Michael Müller aus Kottwil (LU) arbeitet als Dachdecker und ist Mitglied beim Schwingclub Wiggertal. Seine grössten Erfolge im Schwingen sind: Kranzgewinn am Innerschweizer Schwingfest 2015 in Seedorf, 8 Gänge absolviert am Eidgenössischen 2016 in Estavayer-le-Lac, Schlussgangteilnahme Schwarzenberg-Schwinget 2015, Co-Sieger Regionalfest La Cuisiniere 2015.

 

PHOTO: Dario Zimmerli

1. Welches kurzfristige Ziel möchtest du als Schwinger erreichen?

In erster Linie möchte ich unfallfrei durch die Saison kommen. Danach strebe ich diverse Kranzgewinne an wie z. B. am Kantonalen- oder Innerschweizerschwingfest.

2. Gab es etwas Spezielles bei deiner Vorbereitung vor dem „Eidgenössischen“?

Neben den sehr häufigen und anstrengenden Schwing- und Fitnesstrainings gab es auch mentale Vorbereitungen.

3. Ist es einfacher gegen grosse oder kleine Gegner zu schwingen?

Einfach ist es nie! Es hat beidews Vor- und Nachteile! Es braucht List, Schnelligkeit und eine Entschlossenheit für einen Sieg.

 

4. Was war deine schlimmste Verletzung?

Bis jetzt konnte mich nur ein Arbeitsunfall vom Schwingen hindern, welchen ich 2013 mit einem Sturz vom Dach erlitt.

5. Warum denkst du, boomt der Schwingsport momentan?

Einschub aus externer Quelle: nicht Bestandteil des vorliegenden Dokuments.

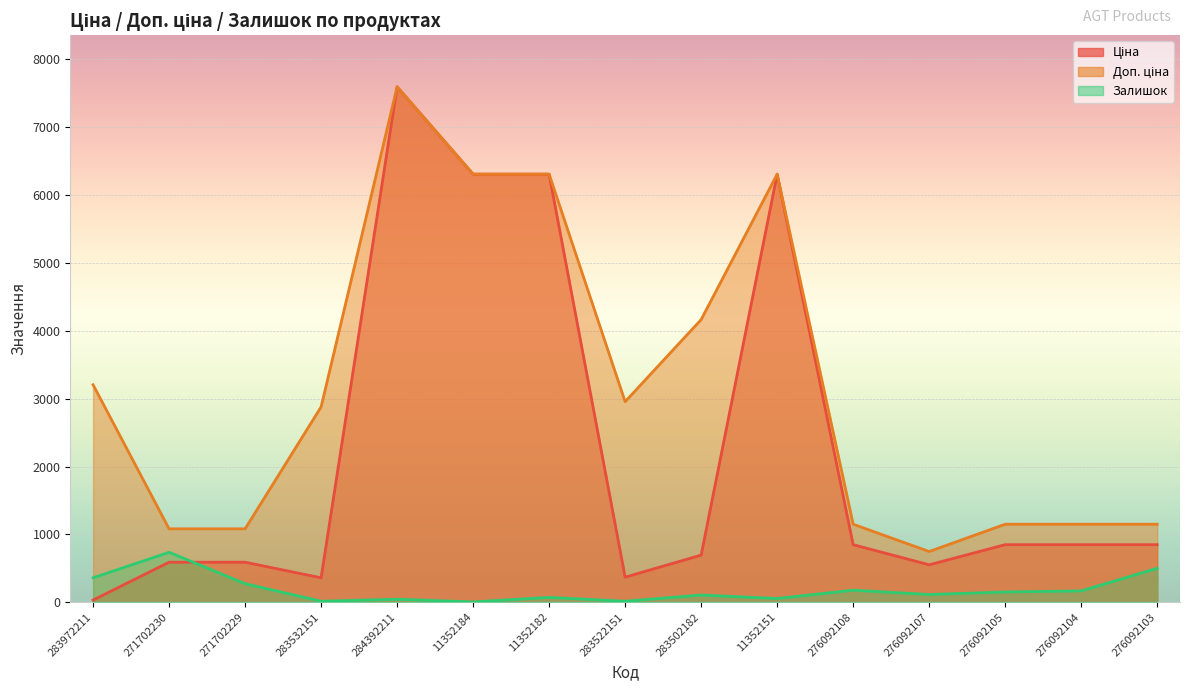

True or false: Залишок and Доп. ціна intersect in this chart.

False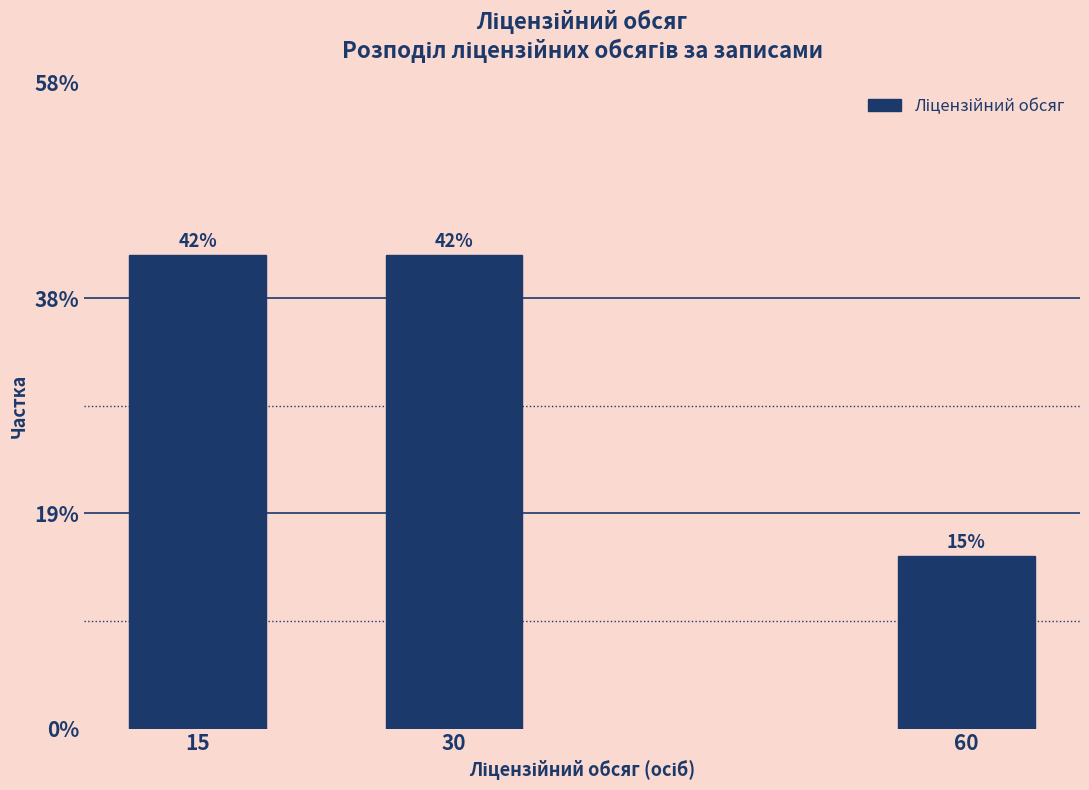

Are the bars horizontal?

No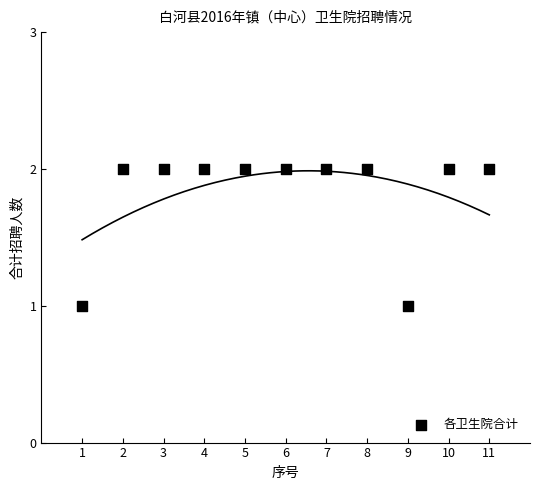

What is the range of X values (max minus min)?

10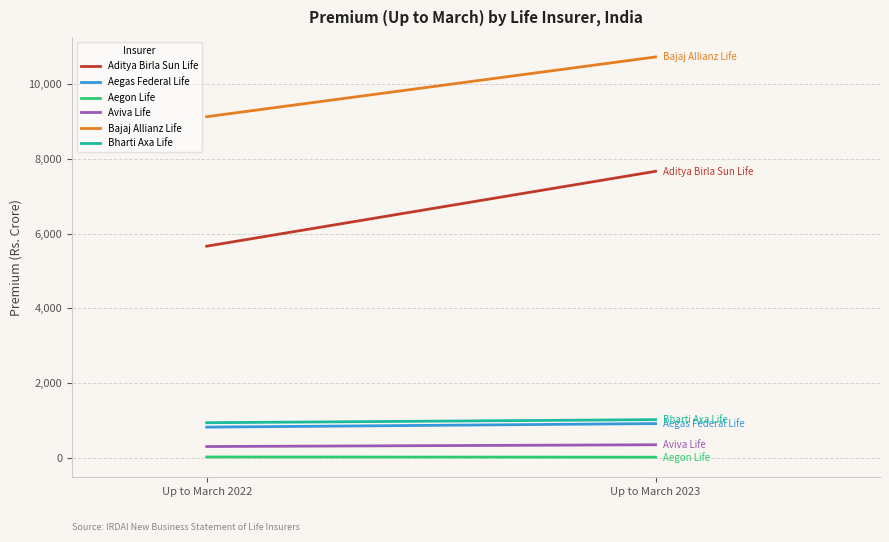

What is the difference between the maximum and minimum values in the Bajaj Allianz Life series?

1601.2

Der ganze Sport wurde in kürzester Zeit viel athletischer und intressanter. Seit die Spitzenschwinger 6-7 Mal pro Woche trainieren, wurde der Konkurenzkampf sehr gross und dadurch auch intressanter für die Zuschauer.

6. Hat sich das Klima unter den Schwingern verändert dadurch, dass diejenigen an der Spitze etwas verdienen und die anderen nicht?

Ich denke nicht! Der Schwingsport ist aus meiner Sicht ein Hobby und nicht der Beruf. Im Sägemehl sind wir Gegner, ausserhalb Freunde und Familie.